- _EXERCISE INSTRUCTIONS_
Which lines of the data include the string "Amer"? List them all.

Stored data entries
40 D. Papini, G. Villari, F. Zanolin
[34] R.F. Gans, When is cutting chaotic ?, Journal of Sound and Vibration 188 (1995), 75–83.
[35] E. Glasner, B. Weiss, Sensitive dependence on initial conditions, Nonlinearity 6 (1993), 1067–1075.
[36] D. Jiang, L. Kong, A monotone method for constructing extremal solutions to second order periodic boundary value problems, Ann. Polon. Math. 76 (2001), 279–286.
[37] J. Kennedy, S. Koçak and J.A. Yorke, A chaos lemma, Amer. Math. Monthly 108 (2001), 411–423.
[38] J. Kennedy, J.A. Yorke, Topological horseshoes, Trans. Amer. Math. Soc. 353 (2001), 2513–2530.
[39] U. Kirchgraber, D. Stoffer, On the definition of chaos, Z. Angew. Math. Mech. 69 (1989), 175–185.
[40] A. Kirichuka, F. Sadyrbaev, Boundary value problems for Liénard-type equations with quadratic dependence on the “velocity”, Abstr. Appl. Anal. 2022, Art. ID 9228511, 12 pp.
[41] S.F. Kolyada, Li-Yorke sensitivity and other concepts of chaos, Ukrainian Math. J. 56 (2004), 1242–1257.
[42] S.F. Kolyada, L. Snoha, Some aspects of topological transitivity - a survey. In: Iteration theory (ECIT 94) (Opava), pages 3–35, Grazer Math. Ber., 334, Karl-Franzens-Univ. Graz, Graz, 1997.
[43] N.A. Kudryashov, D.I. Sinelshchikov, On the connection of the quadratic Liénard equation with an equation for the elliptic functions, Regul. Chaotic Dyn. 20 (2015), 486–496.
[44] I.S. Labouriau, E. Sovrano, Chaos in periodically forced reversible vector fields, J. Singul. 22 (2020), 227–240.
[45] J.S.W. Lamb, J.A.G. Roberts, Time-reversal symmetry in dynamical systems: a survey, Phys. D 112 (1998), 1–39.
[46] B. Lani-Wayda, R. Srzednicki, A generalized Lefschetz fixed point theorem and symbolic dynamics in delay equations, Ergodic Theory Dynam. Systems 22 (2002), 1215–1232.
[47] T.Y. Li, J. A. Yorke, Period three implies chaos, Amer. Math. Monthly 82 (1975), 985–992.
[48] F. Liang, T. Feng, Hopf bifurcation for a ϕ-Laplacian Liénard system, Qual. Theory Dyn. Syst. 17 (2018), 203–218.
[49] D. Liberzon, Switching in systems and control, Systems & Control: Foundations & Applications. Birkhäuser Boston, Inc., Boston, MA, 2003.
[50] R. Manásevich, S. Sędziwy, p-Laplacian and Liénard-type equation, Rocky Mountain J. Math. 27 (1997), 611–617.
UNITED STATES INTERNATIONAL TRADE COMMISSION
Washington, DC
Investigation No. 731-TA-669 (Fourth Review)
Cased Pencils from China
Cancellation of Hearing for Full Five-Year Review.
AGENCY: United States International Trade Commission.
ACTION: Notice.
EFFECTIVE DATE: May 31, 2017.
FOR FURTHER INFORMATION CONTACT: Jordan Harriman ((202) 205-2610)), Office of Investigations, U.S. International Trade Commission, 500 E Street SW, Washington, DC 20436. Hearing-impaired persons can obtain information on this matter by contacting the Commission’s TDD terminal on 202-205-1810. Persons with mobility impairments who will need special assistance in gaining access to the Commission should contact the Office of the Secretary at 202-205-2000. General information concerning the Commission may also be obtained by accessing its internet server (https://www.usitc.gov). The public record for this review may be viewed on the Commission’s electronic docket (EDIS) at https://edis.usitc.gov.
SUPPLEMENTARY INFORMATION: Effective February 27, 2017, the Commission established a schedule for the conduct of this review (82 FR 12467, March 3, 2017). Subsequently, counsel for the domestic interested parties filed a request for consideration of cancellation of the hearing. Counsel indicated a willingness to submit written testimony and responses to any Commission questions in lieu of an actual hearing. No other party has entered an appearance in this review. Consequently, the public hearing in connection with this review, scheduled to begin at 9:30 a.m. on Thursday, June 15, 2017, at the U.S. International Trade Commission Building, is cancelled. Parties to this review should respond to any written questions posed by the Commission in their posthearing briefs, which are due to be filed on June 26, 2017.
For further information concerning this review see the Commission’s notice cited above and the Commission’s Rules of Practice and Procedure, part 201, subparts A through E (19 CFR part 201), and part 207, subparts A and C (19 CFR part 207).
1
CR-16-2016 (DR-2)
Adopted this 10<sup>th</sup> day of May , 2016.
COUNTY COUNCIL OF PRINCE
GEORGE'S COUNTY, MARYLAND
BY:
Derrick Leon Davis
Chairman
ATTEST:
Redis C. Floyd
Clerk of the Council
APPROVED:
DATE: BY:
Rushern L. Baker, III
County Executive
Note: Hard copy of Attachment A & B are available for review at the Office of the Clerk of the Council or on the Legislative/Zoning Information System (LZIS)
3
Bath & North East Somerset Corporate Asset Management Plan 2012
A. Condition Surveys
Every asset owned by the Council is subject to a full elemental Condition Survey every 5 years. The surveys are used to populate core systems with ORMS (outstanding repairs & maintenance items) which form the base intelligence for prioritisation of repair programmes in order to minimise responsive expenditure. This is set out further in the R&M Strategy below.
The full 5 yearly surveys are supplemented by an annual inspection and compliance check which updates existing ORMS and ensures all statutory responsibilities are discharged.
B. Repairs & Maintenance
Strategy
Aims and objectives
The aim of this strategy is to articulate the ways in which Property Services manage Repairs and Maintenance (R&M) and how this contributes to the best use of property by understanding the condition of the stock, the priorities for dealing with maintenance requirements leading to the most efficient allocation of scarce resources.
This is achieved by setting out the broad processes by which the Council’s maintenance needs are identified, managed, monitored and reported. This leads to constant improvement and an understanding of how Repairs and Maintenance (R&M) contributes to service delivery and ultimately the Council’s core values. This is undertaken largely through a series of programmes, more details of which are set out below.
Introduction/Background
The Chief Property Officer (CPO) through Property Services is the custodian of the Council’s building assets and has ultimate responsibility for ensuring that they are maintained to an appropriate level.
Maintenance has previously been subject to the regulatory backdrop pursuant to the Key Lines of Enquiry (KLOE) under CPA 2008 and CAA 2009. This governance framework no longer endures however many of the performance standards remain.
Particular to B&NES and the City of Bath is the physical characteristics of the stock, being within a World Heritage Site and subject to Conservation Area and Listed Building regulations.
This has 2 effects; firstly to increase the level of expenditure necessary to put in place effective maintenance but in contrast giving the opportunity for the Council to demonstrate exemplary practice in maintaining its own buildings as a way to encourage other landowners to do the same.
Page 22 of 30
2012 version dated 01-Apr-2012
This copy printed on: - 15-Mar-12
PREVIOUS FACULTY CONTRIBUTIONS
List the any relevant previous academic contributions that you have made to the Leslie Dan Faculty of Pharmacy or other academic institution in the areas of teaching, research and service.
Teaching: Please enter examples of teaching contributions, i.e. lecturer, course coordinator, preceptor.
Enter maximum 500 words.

- _WRITTEN REPLY_
[37] J. Kennedy, S. Koçak and J.A. Yorke, A chaos lemma, Amer. Math. Monthly 108 (2001), 411–423.
[38] J. Kennedy, J.A. Yorke, Topological horseshoes, Trans. Amer. Math. Soc. 353 (2001), 2513–2530.
[47] T.Y. Li, J. A. Yorke, Period three implies chaos, Amer. Math. Monthly 82 (1975), 985–992.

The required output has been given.